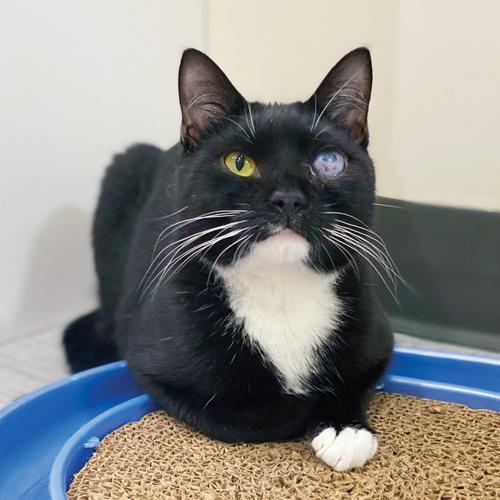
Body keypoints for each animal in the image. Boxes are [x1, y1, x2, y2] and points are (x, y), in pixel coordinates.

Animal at [64, 47, 394, 472]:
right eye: (239, 162)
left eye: (329, 161)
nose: (288, 198)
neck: (280, 288)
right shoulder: (154, 361)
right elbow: (245, 412)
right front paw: (306, 409)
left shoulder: (375, 334)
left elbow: (358, 378)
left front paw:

★ ★ ★ ★ ★

| Exercise instructions |
Each line above is to be copied verbatim. Drop any image from the copy.

| Response box |
Body keypoints for each animal in the image. Boxes are [x1, y1, x2, y2] and points are (x, y), in pixel coordinates.

Animal at [64, 47, 394, 472]:
right eye: (239, 162)
left eye: (329, 161)
nose: (288, 198)
neck: (280, 288)
right shoulder: (154, 361)
right elbow: (245, 412)
right front paw: (306, 409)
left shoulder: (375, 334)
left elbow: (358, 378)
left front paw:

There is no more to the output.